Activity – Count the lines in the records below that contain the string "những", treating uppercase and lowercase as different. Reply with the number only.
Start of Source information
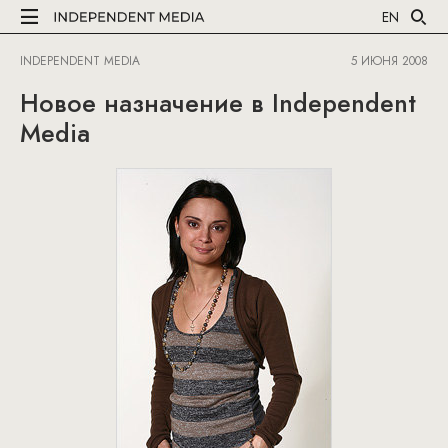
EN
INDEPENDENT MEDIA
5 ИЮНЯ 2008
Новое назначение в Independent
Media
End of Source information
Start of Source information
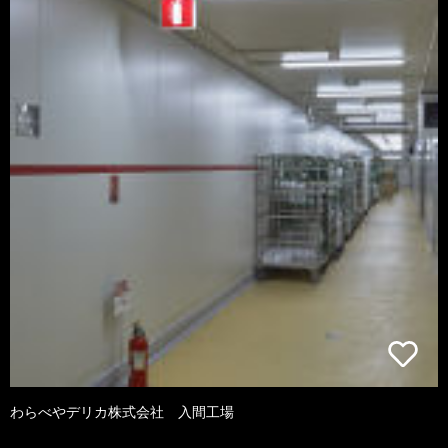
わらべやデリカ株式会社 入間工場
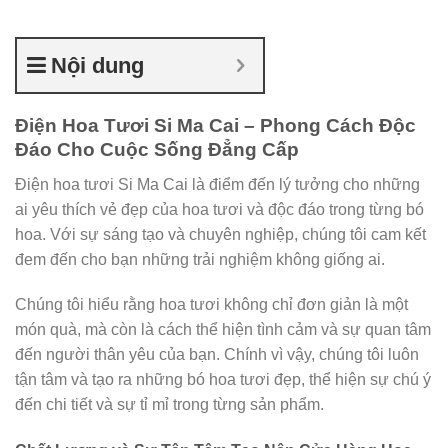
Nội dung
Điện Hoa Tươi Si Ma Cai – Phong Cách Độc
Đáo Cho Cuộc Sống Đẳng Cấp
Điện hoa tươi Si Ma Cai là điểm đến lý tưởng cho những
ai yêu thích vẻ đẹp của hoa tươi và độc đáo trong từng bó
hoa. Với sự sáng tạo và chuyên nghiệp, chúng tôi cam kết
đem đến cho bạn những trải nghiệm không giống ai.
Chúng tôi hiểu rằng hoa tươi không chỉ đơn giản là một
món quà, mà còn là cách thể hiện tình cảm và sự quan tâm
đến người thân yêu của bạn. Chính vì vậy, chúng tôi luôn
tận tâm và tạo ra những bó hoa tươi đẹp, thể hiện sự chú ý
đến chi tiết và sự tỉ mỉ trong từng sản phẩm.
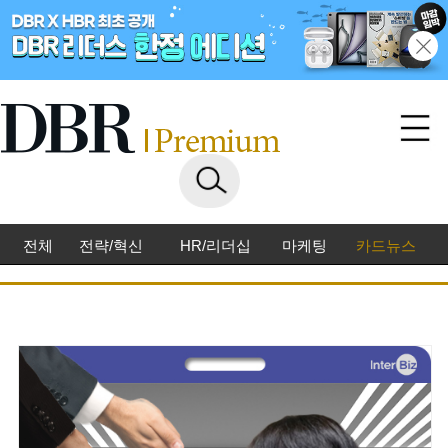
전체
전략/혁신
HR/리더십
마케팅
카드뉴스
End of Source information
Start of Source information
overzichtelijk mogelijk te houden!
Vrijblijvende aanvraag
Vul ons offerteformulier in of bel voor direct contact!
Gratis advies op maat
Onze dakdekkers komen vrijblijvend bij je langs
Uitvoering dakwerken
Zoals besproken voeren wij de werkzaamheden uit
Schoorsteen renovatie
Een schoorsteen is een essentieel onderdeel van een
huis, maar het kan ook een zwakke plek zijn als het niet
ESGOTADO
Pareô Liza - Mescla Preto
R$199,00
End of Source information
Exercise result – 3